→ **Job item**
Find the string "werden" in the data, and copy out each line that has it.

→ **Input for this task**
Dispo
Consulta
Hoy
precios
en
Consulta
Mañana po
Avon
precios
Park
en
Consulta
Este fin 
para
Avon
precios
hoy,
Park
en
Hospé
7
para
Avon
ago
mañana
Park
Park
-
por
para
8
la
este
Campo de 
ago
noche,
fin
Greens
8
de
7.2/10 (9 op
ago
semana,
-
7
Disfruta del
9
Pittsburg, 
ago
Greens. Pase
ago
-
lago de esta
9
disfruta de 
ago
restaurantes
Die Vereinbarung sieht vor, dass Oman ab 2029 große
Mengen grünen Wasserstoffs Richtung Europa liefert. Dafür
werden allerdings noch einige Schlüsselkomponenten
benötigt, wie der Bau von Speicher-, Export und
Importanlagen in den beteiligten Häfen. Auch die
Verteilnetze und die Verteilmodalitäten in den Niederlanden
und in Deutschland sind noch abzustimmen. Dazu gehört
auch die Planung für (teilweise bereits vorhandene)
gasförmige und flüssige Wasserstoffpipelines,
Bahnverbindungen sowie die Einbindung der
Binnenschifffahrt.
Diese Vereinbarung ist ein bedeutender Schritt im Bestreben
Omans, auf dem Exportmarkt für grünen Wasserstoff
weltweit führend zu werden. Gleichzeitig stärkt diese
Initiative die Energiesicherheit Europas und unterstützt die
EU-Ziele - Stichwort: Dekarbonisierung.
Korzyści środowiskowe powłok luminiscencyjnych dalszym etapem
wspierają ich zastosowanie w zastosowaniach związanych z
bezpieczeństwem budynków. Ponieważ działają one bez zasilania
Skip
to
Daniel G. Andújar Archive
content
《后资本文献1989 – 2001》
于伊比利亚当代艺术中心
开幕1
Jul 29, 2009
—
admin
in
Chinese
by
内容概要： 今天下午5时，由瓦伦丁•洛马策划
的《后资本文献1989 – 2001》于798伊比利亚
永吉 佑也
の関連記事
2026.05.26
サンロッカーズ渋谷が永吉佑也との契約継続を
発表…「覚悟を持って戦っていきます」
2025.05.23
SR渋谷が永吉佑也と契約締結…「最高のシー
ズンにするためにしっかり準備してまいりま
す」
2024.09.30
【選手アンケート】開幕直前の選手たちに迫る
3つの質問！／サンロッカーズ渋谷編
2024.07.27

→ **Output of the task**
werden allerdings noch einige Schlüsselkomponenten
weltweit führend zu werden. Gleichzeitig stärkt diese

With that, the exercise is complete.